Alternatively, the vacuum pump self-diagnosis unit comprising the pump data storage unit, self-diagnosis execution unit, and data creation unit may be provided in each Lon adapter 103 in FIG. 8. In addition, the vacuum pump self-diagnosis unit comprising the pump data storage unit, self-diagnosis execution unit, and data creation unit can be provided in a control unit (not shown) for controlling the dry vacuum pump DVP itself to provide a self-diagnosis system for an individual dry vacuum pump DVP.

Currently, the amount of pump data is approximately six megabytes per day, so that the self-diagnosis adapter 106 is required to preserve several tens to several hundreds megabytes of data for storing data for one week or longer. To implement this storage at a low cost, the self-diagnosis adapter 106 can employ a general compact flash (registered trademark) memory card 106a, which is used for digital cameras and the like, for the pump data storage unit. Also, a file system used in personal computers is employed for a preservation format, so that the collected data can be browsed as they are by a personal computer.

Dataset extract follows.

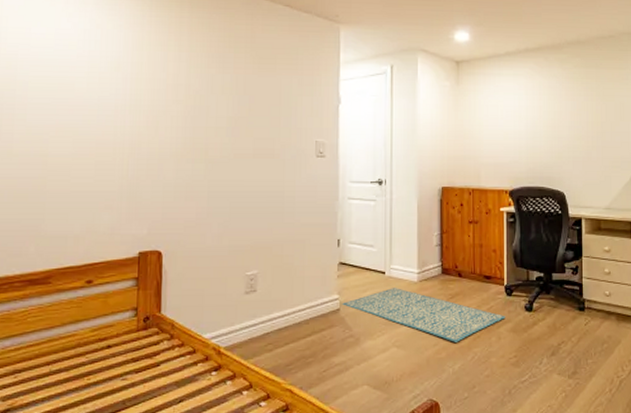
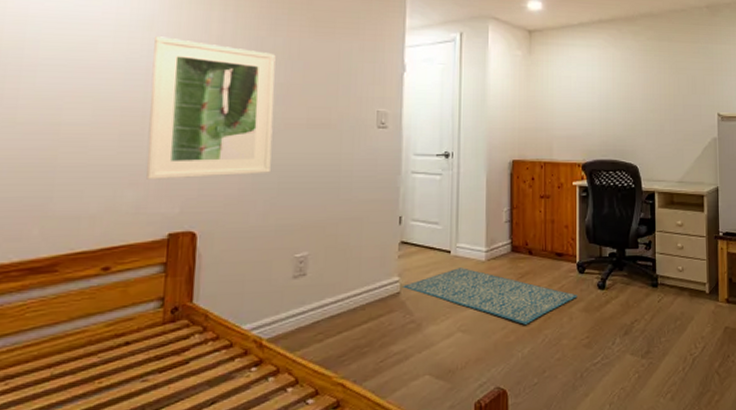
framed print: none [118,76,225,204] -> present [146,36,276,180]

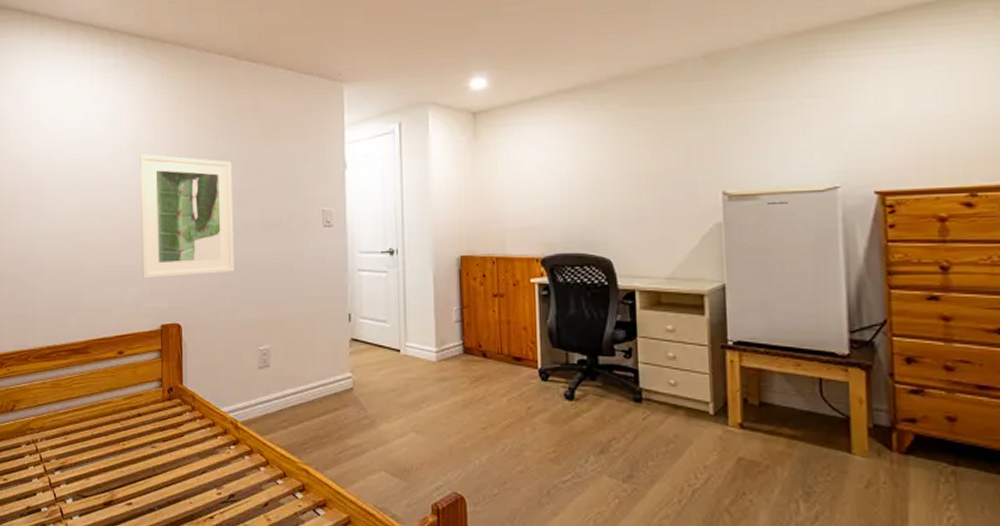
rug: present [403,268,578,325] -> none [355,367,541,431]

In one embodiment, the self-diagnosis adapter 106 is mounted with a memory card of 256 megabytes, so that the pump data sent from the dry vacuum pump DVP every second can be preserved for approximately six weeks. The self-diagnosis adapter 106 additionally comprises a total of three RS232C communication ports, two for input and output operations and one for a service personal computer, LED for displaying the state, a power supply for backing up the adapter for several seconds of powerless event in preparation of instantaneous power interruption, and the like. The alarm set value and the like for the self-diagnosis can be changed by dedicated software program running on a personal computer which can be directly connected to the self-diagnosis adapter 106.

While the foregoing example has shown the central monitoring system which employs the Lon network, any communication method can be applied to the central monitoring system. Also, the amount of preserved data can vary depending on a scale required to configure the self-diagnosis system.

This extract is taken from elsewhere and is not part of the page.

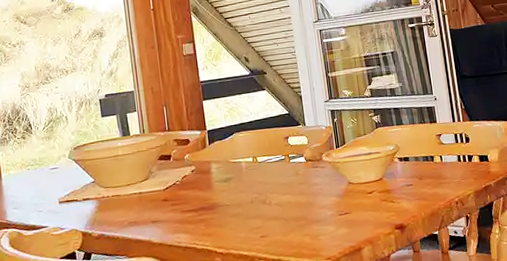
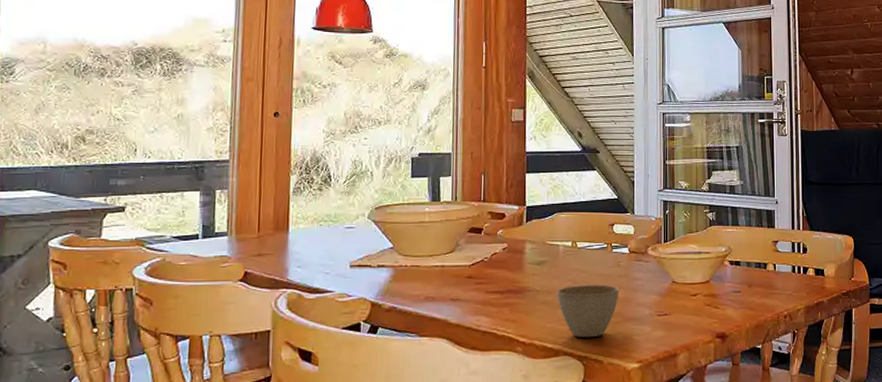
cup: none [245,192,302,243] -> present [557,284,620,338]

For confirming the validity of the vacuum pump self-diagnosis system of the present invention, the self-diagnosis was actually performed for dry vacuum pumps DVP used in a P-CVD process of liquid crystal. While the pump current of the main pump was stable immediately after the pump current had been monitored, peak currents started to appear in the pump current value after operating for a certain period of time, eventually resulting in a stop of the main pump. A change in the number of times of the peak currents is shown in FIG. 10. As shown in FIG. 10, the pump was stopped on the 63rd day from the start of pump operation. FIG. 10 also shows that the number of peak currents appeared increases from when the pump was stopped (nine days before, in FIG. 10). For the main pump, it was confirmed that self-diagnosis can be made if an alarm is generated when the alarm set value is exceeded by the monitored number of times the peak current appears.

While the foregoing example has shown the result of an exemplary experiment in the vacuum pump self-diagnosis system with dry vacuum pumps used in a liquid crystal P-CVD process, there are a large number of heavy load processes which involve the deposition of reaction by-products within pumps, and it should be understood that self-diagnosis of a dry vacuum pump can be made in these processes as well by using the vacuum pump self-diagnosis system according to the present invention.

While some embodiments of the present invention have been described above, the present invention is not limited to the embodiments described above, but a variety of modifications can be made within the scope of the technical philosophy described in the claims, specifications, and drawings.